There have been numerous academic papers and research that shows speech has become robustly more efficient than the classic smartphone keyboard entry modality. Researchers Sherry Ruan, Jacob O. Wobbrock, Kenny Liou, Andrew Ng, James Landay crafted a great empirical study to prove just how efficient voice is. The researchers at Stanford University demonstrated that with modern voice recognition systems, voice has a 3 times higher efficiency when compared to typical typing on a smartphone . Although this was an impartial academic study, the researchers actually expected that voice would have just a slight advantage. It turned out that speech recognition has improved to such a degree over text input the researchers were rather shocked by the results:
“In our study, we found that text entry speeds, in words per minute (WPM), using speech were about 3.0 times faster than the keyboard for English (161.20 vs. 53.46 WPM) and about 2.8 times faster than the keyboard for Mandarin Chinese (108.43 vs. 31.31 WPM). Total error rates were also favorable to speech, with speech error rates being 20.4% lower than the keyboard error rates in English (2.93% vs. 3.68%), and 63.4% lower in Mandarin (7.51% vs. 20.54%). Thus, speech was demonstrably faster and more accurate than the keyboard.”
There has been an aggrieve argument from what I call Voice First deniers that posits “Keyboards are faster and more efficient” and they use this unsupported postulation as a basis of why Voice First is “decades away” even while the explosive growth of Echo/Alexa and the commanding rise of Siri has contradicted these ideas.
There are many reasons that just about every postulation about Voice First is decades away is similar to the idea that we will only need 10,000 computers was presented in the later 1960s was incorrect. This study presents that just one element, efficiently and error free voice input is clearly demonstrated with current technology:
“With laptops and desktops, the dominant method of text entry is the full-size keyboard; now with the ubiquity of mobile devices like smartphones, two new widely used methods have emerged: miniature touch screen keyboards and speech-based dictation. It is currently unknown how these two modern methods compare. We therefore evaluated the text entry performance of both methods in English and in Mandarin Chinese on a mobile smartphone. In the speech input case, our speech recognition system gave an initial transcription, and then recognition errors could be corrected using either speech again or the smartphone keyboard. We found that with speech recognition, the English input rate was 3.0x faster, and the Mandarin Chinese input rate 2.8x faster, than a state-of-the-art miniature smartphone keyboard. Further, with speech, the English error rate was 20.4% lower, and Mandarin error rate 63.4% lower, than the keyboard. Our experiment was carried out using Deep Speech 2, a deep learning-based speech recognition system, and the built-in Qwerty or Pinyin (Mandarin) Apple iOS keyboards. These results show that a significant shift from typing to speech might be imminent and impactful. Further research to develop effective speech interfaces is warranted.” 

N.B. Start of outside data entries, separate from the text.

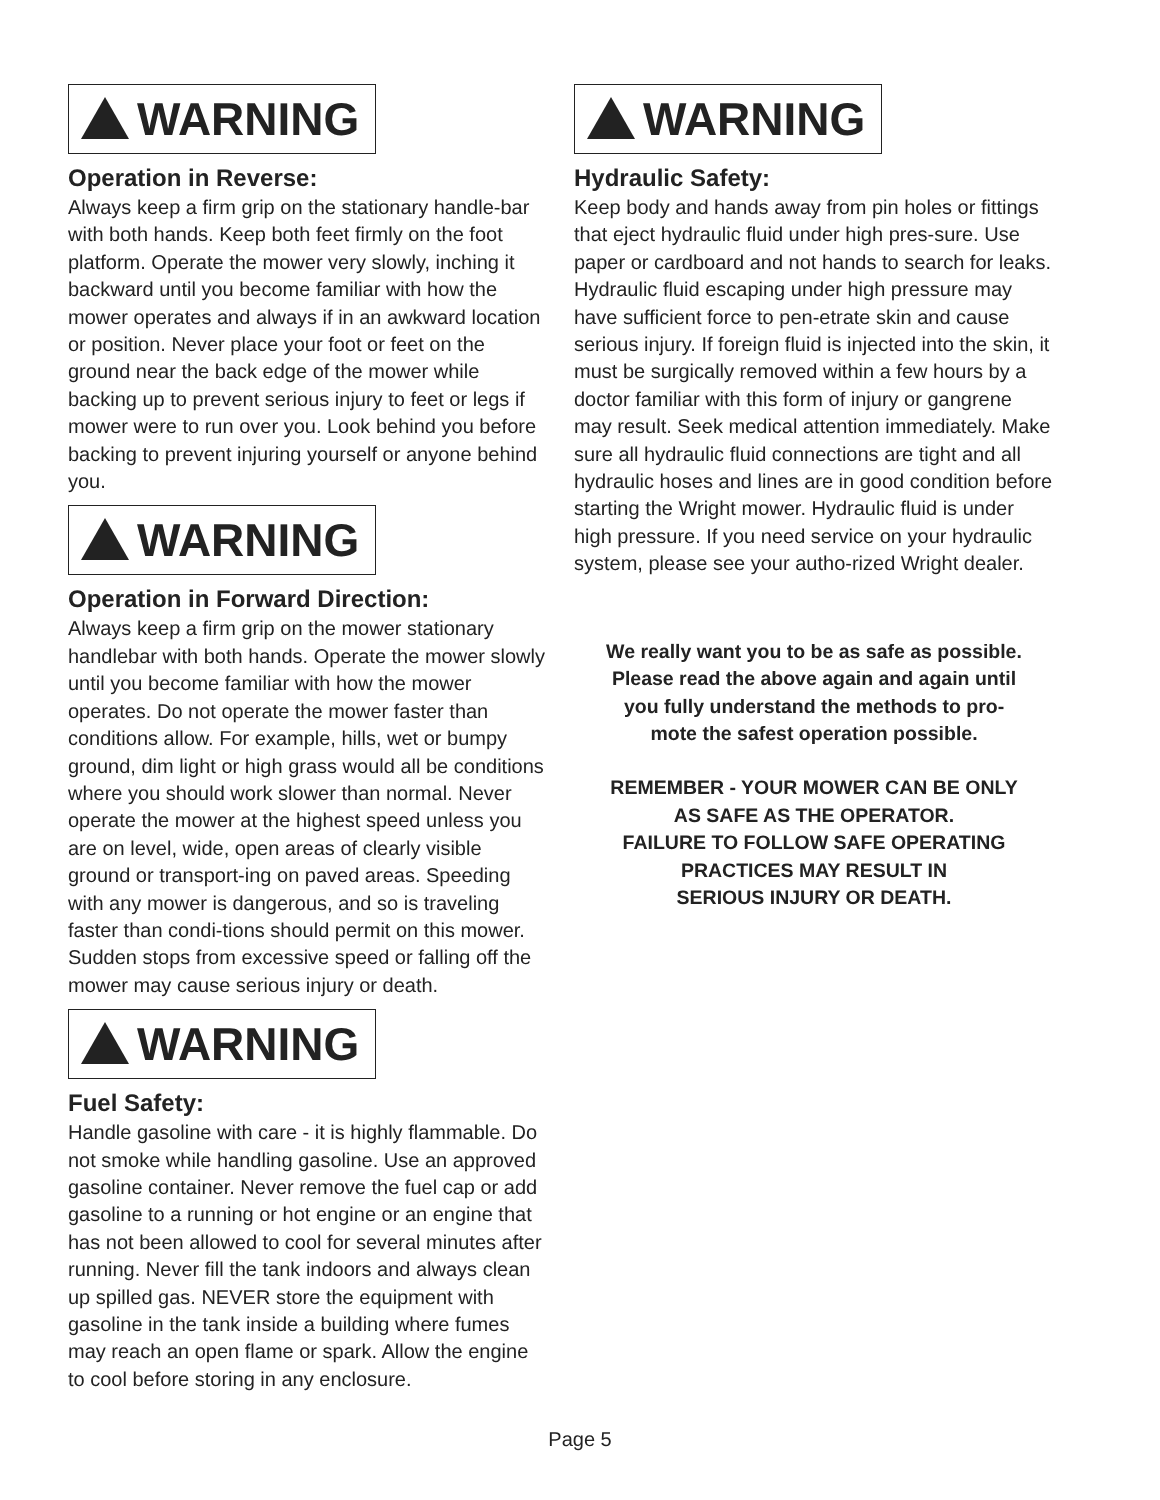WARNING
Operation in Reverse:
Always keep a firm grip on the stationary handle-bar with both hands. Keep both feet firmly on the foot platform. Operate the mower very slowly, inching it backward until you become familiar with how the mower operates and always if in an awkward location or position. Never place your foot or feet on the ground near the back edge of the mower while backing up to prevent serious injury to feet or legs if mower were to run over you. Look behind you before backing to prevent injuring yourself or anyone behind you.
WARNING
Operation in Forward Direction:
Always keep a firm grip on the mower stationary handlebar with both hands. Operate the mower slowly until you become familiar with how the mower operates. Do not operate the mower faster than conditions allow. For example, hills, wet or bumpy ground, dim light or high grass would all be conditions where you should work slower than normal. Never operate the mower at the highest speed unless you are on level, wide, open areas of clearly visible ground or transport-ing on paved areas. Speeding with any mower is dangerous, and so is traveling faster than condi-tions should permit on this mower. Sudden stops from excessive speed or falling off the mower may cause serious injury or death.
WARNING
Fuel Safety:
Handle gasoline with care - it is highly flammable. Do not smoke while handling gasoline. Use an approved gasoline container. Never remove the fuel cap or add gasoline to a running or hot engine or an engine that has not been allowed to cool for several minutes after running. Never fill the tank indoors and always clean up spilled gas. NEVER store the equipment with gasoline in the tank inside a building where fumes may reach an open flame or spark. Allow the engine to cool before storing in any enclosure.
WARNING
Hydraulic Safety:
Keep body and hands away from pin holes or fittings that eject hydraulic fluid under high pres-sure. Use paper or cardboard and not hands to search for leaks. Hydraulic fluid escaping under high pressure may have sufficient force to pen-etrate skin and cause serious injury. If foreign fluid is injected into the skin, it must be surgically removed within a few hours by a doctor familiar with this form of injury or gangrene may result. Seek medical attention immediately. Make sure all hydraulic fluid connections are tight and all hydraulic hoses and lines are in good condition before starting the Wright mower. Hydraulic fluid is under high pressure. If you need service on your hydraulic system, please see your autho-rized Wright dealer.
We really want you to be as safe as possible.
Please read the above again and again until
you fully understand the methods to pro-
mote the safest operation possible.
REMEMBER - YOUR MOWER CAN BE ONLY
AS SAFE AS THE OPERATOR.
FAILURE TO FOLLOW SAFE OPERATING
PRACTICES MAY RESULT IN
SERIOUS INJURY OR DEATH.
Page 5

Accuracy and efficiency is just one element of why Voice will be the fundamental input modality over the arc of the next 10 years. This academic empirical study goes a very long way to explain just how superior Voice has become. It is likely not to stop many of the Voice First deniers, especially the ones on Sand Hill Road who have intellectually invested in a future where Voice was not prominent. However at some point, you can not stop a revolution who’s time has come.